Aim of the task: Every line of the data below must be given again exactly.

—————

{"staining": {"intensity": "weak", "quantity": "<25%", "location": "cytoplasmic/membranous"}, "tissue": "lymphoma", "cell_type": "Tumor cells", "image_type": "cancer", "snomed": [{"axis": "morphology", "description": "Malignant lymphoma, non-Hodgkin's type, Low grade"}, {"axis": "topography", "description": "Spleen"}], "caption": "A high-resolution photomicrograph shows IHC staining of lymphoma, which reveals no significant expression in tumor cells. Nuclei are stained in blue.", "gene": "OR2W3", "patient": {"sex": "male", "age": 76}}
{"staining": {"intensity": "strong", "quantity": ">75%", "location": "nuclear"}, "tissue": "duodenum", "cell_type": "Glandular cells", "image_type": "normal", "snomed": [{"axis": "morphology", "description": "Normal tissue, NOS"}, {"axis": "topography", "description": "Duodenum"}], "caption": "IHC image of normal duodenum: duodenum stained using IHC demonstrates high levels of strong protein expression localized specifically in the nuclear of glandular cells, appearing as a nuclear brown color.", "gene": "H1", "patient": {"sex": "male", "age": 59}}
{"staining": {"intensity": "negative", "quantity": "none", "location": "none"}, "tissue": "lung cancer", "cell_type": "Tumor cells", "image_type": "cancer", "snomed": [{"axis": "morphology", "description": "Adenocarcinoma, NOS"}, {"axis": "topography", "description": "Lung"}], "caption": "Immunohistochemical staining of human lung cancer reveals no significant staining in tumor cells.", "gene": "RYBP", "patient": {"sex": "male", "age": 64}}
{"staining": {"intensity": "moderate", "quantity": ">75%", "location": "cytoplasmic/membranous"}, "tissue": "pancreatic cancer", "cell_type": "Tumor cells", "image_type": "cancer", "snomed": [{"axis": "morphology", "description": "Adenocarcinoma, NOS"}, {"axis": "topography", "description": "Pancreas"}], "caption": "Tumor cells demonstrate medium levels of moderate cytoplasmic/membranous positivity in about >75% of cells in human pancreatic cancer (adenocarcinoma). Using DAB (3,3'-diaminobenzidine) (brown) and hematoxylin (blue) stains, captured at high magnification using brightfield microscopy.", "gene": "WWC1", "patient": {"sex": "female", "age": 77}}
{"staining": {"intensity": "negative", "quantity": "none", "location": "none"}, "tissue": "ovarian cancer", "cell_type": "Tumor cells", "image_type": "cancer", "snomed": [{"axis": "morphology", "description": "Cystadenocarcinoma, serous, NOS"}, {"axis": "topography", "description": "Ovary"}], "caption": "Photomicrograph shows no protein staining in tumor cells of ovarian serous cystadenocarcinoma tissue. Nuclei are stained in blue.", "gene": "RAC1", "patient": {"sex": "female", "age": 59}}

—————

Solution:
{"staining": {"intensity": "weak", "quantity": "<25%", "location": "cytoplasmic/membranous"}, "tissue": "lymphoma", "cell_type": "Tumor cells", "image_type": "cancer", "snomed": [{"axis": "morphology", "description": "Malignant lymphoma, non-Hodgkin's type, Low grade"}, {"axis": "topography", "description": "Spleen"}], "caption": "A high-resolution photomicrograph shows IHC staining of lymphoma, which reveals no significant expression in tumor cells. Nuclei are stained in blue.", "gene": "OR2W3", "patient": {"sex": "male", "age": 76}}
{"staining": {"intensity": "strong", "quantity": ">75%", "location": "nuclear"}, "tissue": "duodenum", "cell_type": "Glandular cells", "image_type": "normal", "snomed": [{"axis": "morphology", "description": "Normal tissue, NOS"}, {"axis": "topography", "description": "Duodenum"}], "caption": "IHC image of normal duodenum: duodenum stained using IHC demonstrates high levels of strong protein expression localized specifically in the nuclear of glandular cells, appearing as a nuclear brown color.", "gene": "H1", "patient": {"sex": "male", "age": 59}}
{"staining": {"intensity": "negative", "quantity": "none", "location": "none"}, "tissue": "lung cancer", "cell_type": "Tumor cells", "image_type": "cancer", "snomed": [{"axis": "morphology", "description": "Adenocarcinoma, NOS"}, {"axis": "topography", "description": "Lung"}], "caption": "Immunohistochemical staining of human lung cancer reveals no significant staining in tumor cells.", "gene": "RYBP", "patient": {"sex": "male", "age": 64}}
{"staining": {"intensity": "moderate", "quantity": ">75%", "location": "cytoplasmic/membranous"}, "tissue": "pancreatic cancer", "cell_type": "Tumor cells", "image_type": "cancer", "snomed": [{"axis": "morphology", "description": "Adenocarcinoma, NOS"}, {"axis": "topography", "description": "Pancreas"}], "caption": "Tumor cells demonstrate medium levels of moderate cytoplasmic/membranous positivity in about >75% of cells in human pancreatic cancer (adenocarcinoma). Using DAB (3,3'-diaminobenzidine) (brown) and hematoxylin (blue) stains, captured at high magnification using brightfield microscopy.", "gene": "WWC1", "patient": {"sex": "female", "age": 77}}
{"staining": {"intensity": "negative", "quantity": "none", "location": "none"}, "tissue": "ovarian cancer", "cell_type": "Tumor cells", "image_type": "cancer", "snomed": [{"axis": "morphology", "description": "Cystadenocarcinoma, serous, NOS"}, {"axis": "topography", "description": "Ovary"}], "caption": "Photomicrograph shows no protein staining in tumor cells of ovarian serous cystadenocarcinoma tissue. Nuclei are stained in blue.", "gene": "RAC1", "patient": {"sex": "female", "age": 59}}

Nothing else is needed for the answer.